++++ Extract provided ++++

This one is alot quicker than the above one

int a = 0;
int b = 1;
int c = 0;
int n = 46; //to the N'th fibonacci No.

Console.WriteLine("Which Fibonacci Number do you want?");

n = Convert.ToInt16(Console.ReadLine());

if (n != 1)
{
    for (int i = 1; i <= n; i++)
    {
        c = a + b;
        a = b;
        b = c;
    }
    Console.WriteLine("the {0}th Fibonacci number is {1}", n, a);
}
else
{
    Console.WriteLine("the {0}st Fibonacci number is 1", n);
}
Console.ReadKey();

Erlang[edit]

fib(N) ->
    fib(N, 0, 1).

fib(0, _, B) -> B;
fib(N, A, B) ->
    io:format("~p~n", [B]),
    fib(N-1, B, A+B).

Go[edit]

func fib(n int) int {
	a, b := 0, 1
	for i := 0; i < n; i++ {
		a, b = b, a+b
	}
	return b
}

Haskell[edit]

-- different versions, from slowest to fastest

-- recursive: O(exp(n))
fib_rec 0 = 0
fib_rec 1 = 1
fib_rec n = fib_rec (n-1) + fib_rec (n-2)

-- dynamic programming 1, imperative style: O(n)
fib_dyn1 0 = 0
fib_dyn1 1 = 1
fib_dyn1 n = select $ until done step (1,0,1)

++++ Data segment ++++

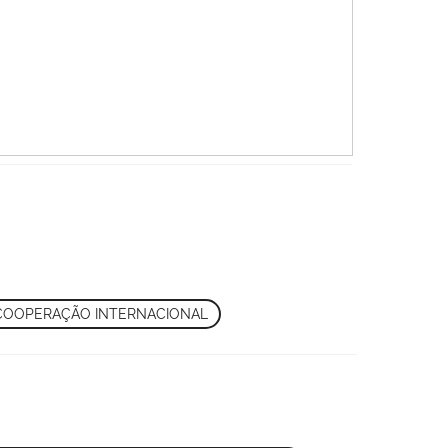
 COOPERAÇÃO INTERNACIONAL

++++

*Directions for this task:* In the Fibonacci text, rename "fib_rec" to "fib_naive" throughout the passage between "-- different versions, from" and "imperative style: O(n)", inclusive, and write out that passage.

*Exercise result:*
-- different versions, from slowest to fastest

-- recursive: O(exp(n))
fib_naive 0 = 0
fib_naive 1 = 1
fib_naive n = fib_naive (n-1) + fib_naive (n-2)

-- dynamic programming 1, imperative style: O(n)